§ **Records**:
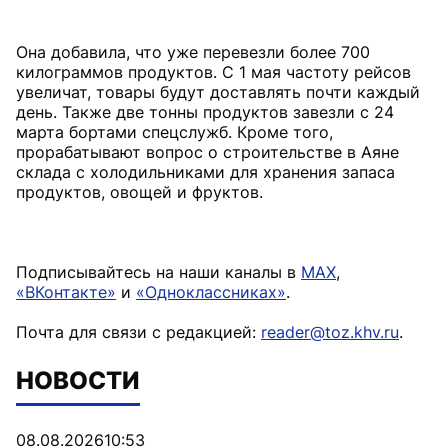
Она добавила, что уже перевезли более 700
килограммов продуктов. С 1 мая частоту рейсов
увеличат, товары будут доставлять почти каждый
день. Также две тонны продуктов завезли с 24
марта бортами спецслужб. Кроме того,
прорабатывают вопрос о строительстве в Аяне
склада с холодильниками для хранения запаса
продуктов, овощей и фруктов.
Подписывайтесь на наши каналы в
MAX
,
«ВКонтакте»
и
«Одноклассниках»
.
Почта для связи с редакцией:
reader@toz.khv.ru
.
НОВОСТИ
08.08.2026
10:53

==

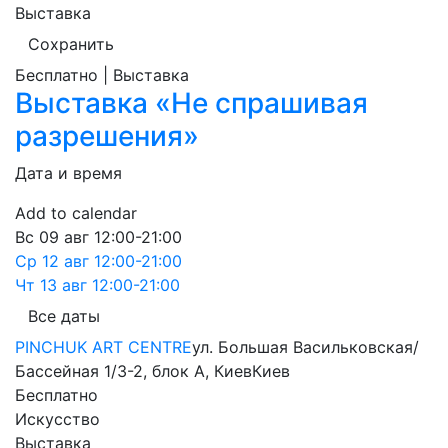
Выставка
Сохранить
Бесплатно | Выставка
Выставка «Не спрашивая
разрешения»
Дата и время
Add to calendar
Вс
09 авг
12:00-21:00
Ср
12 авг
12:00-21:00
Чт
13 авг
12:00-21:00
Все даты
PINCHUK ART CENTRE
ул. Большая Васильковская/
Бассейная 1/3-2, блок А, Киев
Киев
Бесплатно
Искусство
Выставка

§ **Work request**: Search the listing above for the word "Выставка", and copy every line that has it.

§ **Exercise result**:
Выставка
Бесплатно | Выставка
Выставка «Не спрашивая
Выставка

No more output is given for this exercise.